Kennen Sie Fischen im Allgäu? Eine 3000-Seelen-Gemeinde mit Bahnhalt und
kleinem Busbahnhof zur Weiterfahrt ans Urlaubsziel. Beide Bussteige vorbildlich
ausgestattet mit elektronischen Anzeigetafeln, zerstörungssicher oben am
Laternenmast befestigt. Auf einen Blick ist klar, wann wo welcher Bus abfährt. Ganz
anders unser Busbahnhof am Eugen-Bolz-Platz. Sechs Bussteige und eine
Haltestelle abseits für die Stadtbusse, immerhin seit Kurzem ausgestattet mit einem
Hinweis auf die RoBus-Linien. Bei der Neugestaltung des Busbahnhofs wurde für die
Fahrgastinformation ein schwarzer Anzeige-Kasten installiert. Seit Jahren zerstört, ist
er nebenbei auch ein hässliches Mahnmal für den Vandalismus in unserer Stadt.

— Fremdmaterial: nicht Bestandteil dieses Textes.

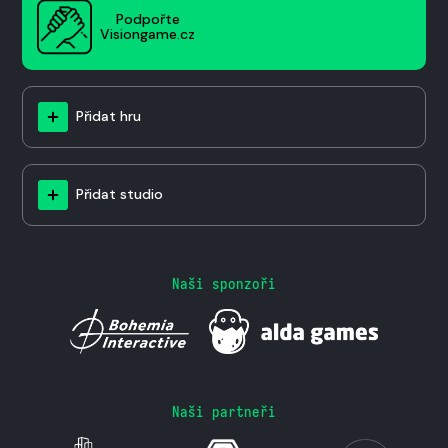
Podpořte
Visiongame.cz
Přidat hru
Přidat studio
Naši sponzoři
Naši partneři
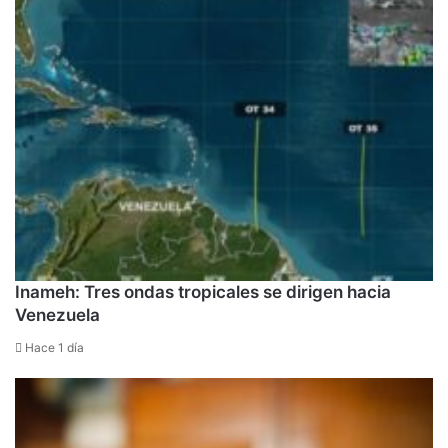
Inameh: Tres ondas tropicales se dirigen hacia
Venezuela
Hace 1 día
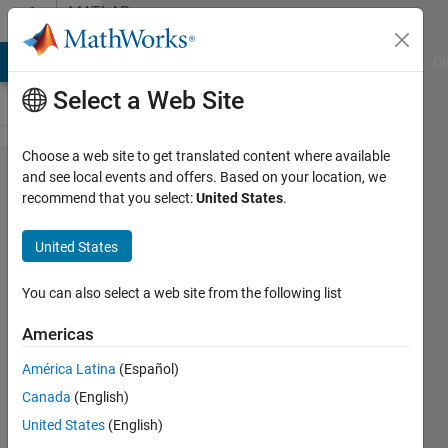
Skip to content
MATLAB
Answers
MATLAB Answers
File Exchange
Cody
AI Chat Playground
Di
Select a Web Site
Choose a web site to get translated content where available
Matlab
and see local events and offers. Based on your location, we
recommend that you select:
United States
.
compiler
で作​成
United States
したexe
ファイ
You can also select a web site from the following list
ル​で”関
Americas
数xxx.ｍ
América Latina
(Español)
が​未定
Canada
(English)
義で
United States
(English)
す”とい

Ortsunkundige und Nichteingeweihte müssen per Handy-App herausfinden, wo ihr
Bus abfährt. Nutzerfreundlich und niedrigschwellig geht anders. Laut
Verkehrsverbund Berlin-Brandenburg, der im Rahmen eines Forschungsprojekts die
Fahrgastinformation untersucht hat, spielen „die richtigen, rechtzeitigen und
verlässlichen Informationen für Reisende eine wesentliche Rolle für die Zufriedenheit
..im ÖPNV.“ Dies gilt für den Normalbetrieb, bei Störungen oder geplanten
Fahrplanänderungen z.B. bei Festen. Bei den Haushaltsberatungen 2025 hatten wir
ein kleines Budget beantragt, um die Fahrgastinformation an den Busbahnhöfen zu
verbessern, leider ohne Erfolg.
Voraussetzung für eine erfolgreiche Mobilitätswende ist neben der Nutzerfreundlichkeit
die Verfügbarkeit des ÖPNV. Nur eine gute Anbindung motiviert zum Verzicht auf
das Auto. Trotz deutlicher Verbesserungen beim Busverkehr in den letzten Jahren
gibt es noch viel zu tun. So ist z.B. das neue Wohngebiet im DHL-Quartier derzeit nur
unzureichend ans Busnetz angebunden.
Der ÖPNV ist ein Verlustbringer für Landkreis und Kommunen. Der städtische
Busverkehr hat im Jahr 2024 bei den Stadtwerken Rottenburg ein Minus von 660.000
€ eingefahren. Angesichts knapper kommunaler Kassen ist eher eine Ausdünnung
des Angebots zu befürchten als eine Verbesserung. Die unzureichende
Finanzausstattung der Kommunen macht sich auch an dieser Stelle bemerkbar.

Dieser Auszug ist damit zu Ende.